Une entente encore fragile
Loin d’un traité final, ce mémorandum arrive après plusieurs semaines de tensions diplomatiques. En février dernier, un différend entre Donald Trump et Volodymyr Zelensky avait gelé les négociations. La reprise du dialogue illustre une volonté commune de relancer une coopération minière cruciale, tant pour les États-Unis soucieux de sécuriser leurs approvisionnements en terres rares, que pour l’Ukraine, désireuse de rentabiliser ses ressources dans un contexte de guerre prolongée.
Donald Trump a confirmé que l’accord définitif serait signé « jeudi prochain », tout en rappelant que les États-Unis souhaitent obtenir des contreparties concrètes aux aides massives accordées à Kiev sous la présidence de Joe Biden. L’idée d’un partage des bénéfices issus de l’exploitation des ressources ukrainiennes, sous forme de redevances, est désormais sur la table.

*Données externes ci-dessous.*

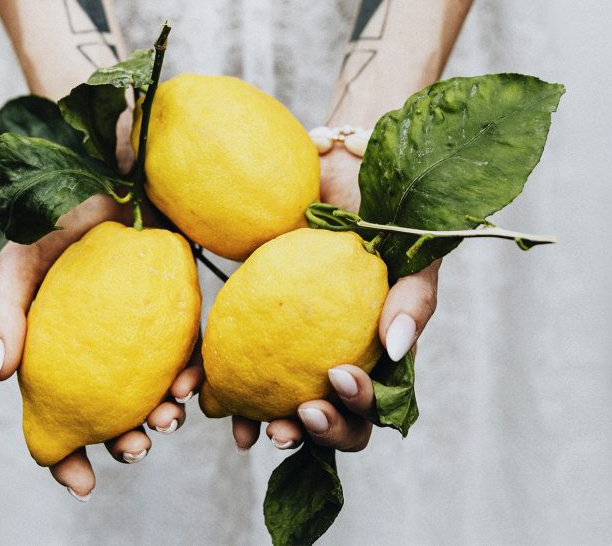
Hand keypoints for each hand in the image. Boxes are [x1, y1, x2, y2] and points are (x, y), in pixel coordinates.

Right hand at [0, 116, 199, 501]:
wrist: (110, 161)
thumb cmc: (57, 211)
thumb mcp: (20, 260)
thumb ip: (3, 312)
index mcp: (56, 349)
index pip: (54, 417)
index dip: (63, 459)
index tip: (82, 484)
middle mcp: (98, 348)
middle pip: (112, 415)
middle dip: (128, 443)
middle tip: (141, 445)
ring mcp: (140, 331)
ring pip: (155, 392)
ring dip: (165, 415)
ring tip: (172, 416)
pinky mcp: (178, 309)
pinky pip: (188, 352)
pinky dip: (192, 373)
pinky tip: (195, 380)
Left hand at [230, 149, 440, 453]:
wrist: (339, 175)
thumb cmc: (386, 220)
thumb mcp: (412, 256)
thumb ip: (413, 300)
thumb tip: (395, 348)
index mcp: (371, 364)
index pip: (363, 414)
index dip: (349, 419)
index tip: (333, 379)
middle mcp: (330, 367)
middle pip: (323, 426)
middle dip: (307, 436)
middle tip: (286, 425)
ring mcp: (289, 354)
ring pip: (277, 411)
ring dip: (262, 428)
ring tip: (246, 432)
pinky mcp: (248, 331)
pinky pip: (231, 369)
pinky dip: (216, 388)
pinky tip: (198, 391)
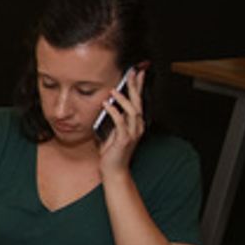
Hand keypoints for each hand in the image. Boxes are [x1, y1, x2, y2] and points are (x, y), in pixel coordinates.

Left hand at [97, 66, 145, 180]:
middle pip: (138, 102)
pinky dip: (113, 112)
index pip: (138, 101)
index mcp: (135, 124)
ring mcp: (132, 133)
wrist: (113, 171)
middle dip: (135, 86)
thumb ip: (113, 120)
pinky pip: (120, 122)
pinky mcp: (124, 139)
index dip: (138, 86)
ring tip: (114, 90)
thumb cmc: (111, 153)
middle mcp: (137, 127)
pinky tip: (106, 104)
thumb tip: (107, 105)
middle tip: (132, 72)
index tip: (137, 73)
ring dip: (123, 99)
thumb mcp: (112, 133)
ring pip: (132, 111)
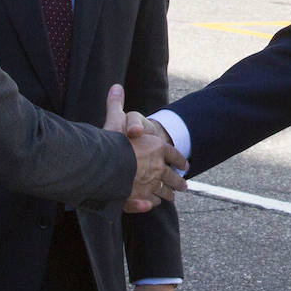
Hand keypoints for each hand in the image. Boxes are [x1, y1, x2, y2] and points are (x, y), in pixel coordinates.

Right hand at [104, 84, 186, 212]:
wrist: (105, 166)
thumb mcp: (114, 119)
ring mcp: (151, 184)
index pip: (174, 154)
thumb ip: (116, 104)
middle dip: (178, 181)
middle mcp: (158, 167)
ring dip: (168, 194)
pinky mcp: (140, 198)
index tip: (185, 164)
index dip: (179, 159)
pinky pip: (151, 201)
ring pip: (164, 191)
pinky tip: (153, 204)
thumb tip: (115, 86)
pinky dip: (154, 203)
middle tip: (184, 185)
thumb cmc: (110, 142)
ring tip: (171, 197)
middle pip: (173, 176)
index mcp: (157, 148)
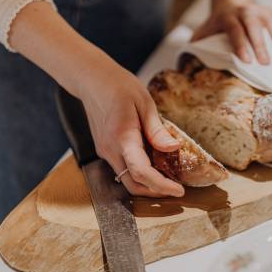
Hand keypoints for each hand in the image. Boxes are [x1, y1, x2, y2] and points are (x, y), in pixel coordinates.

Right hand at [79, 58, 185, 197]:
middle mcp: (110, 150)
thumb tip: (175, 148)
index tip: (179, 191)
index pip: (142, 172)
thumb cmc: (120, 86)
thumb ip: (157, 130)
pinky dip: (139, 173)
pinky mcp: (104, 150)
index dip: (161, 186)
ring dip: (148, 184)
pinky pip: (123, 169)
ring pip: (127, 179)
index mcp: (122, 138)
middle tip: (177, 188)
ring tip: (169, 178)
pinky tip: (154, 164)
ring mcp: (105, 151)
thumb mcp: (145, 103)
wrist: (92, 79)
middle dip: (156, 191)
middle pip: (133, 184)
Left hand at [192, 0, 271, 64]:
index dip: (240, 44)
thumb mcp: (204, 30)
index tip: (246, 60)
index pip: (234, 30)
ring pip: (270, 18)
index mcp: (227, 17)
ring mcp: (259, 8)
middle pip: (253, 24)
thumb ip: (197, 44)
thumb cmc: (217, 22)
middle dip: (260, 43)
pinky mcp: (270, 9)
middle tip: (266, 62)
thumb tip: (183, 65)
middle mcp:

Vers un Fonds pour la reconstruction
Au-delà des minerais, le texte esquisse un instrument de développement économique : un Fonds pour la reconstruction de l’Ukraine. Il ambitionne de canaliser les investissements étrangers dans des projets d’infrastructures, d’accompagner les entreprises locales et de favoriser la relance du tissu économique ukrainien. Aucun détail chiffré n’a pour l’instant été dévoilé, mais l’Ukraine espère que cet outil jouera un rôle structurant dans l’après-guerre.
Sécuriser les ressources, dissuader Moscou
Pour Washington, cet accord s’inscrit aussi dans une stratégie de dissuasion. En renforçant les intérêts économiques américains en Ukraine, les États-Unis comptent envoyer un signal clair à Moscou, tout en anticipant un éventuel cessez-le-feu. Pour Kiev, cette logique économique ne saurait remplacer des garanties militaires fermes. L’Ukraine conditionne toute avancée politique à des engagements sécuritaires solides de la part de ses partenaires occidentaux.
À ce stade, le mémorandum reste un cadre. Mais les ambitions qu’il porte — partage des ressources, reconstruction économique et partenariat géostratégique — en font déjà un marqueur de l’après-guerre que l’Ukraine tente d’imaginer malgré les bombes.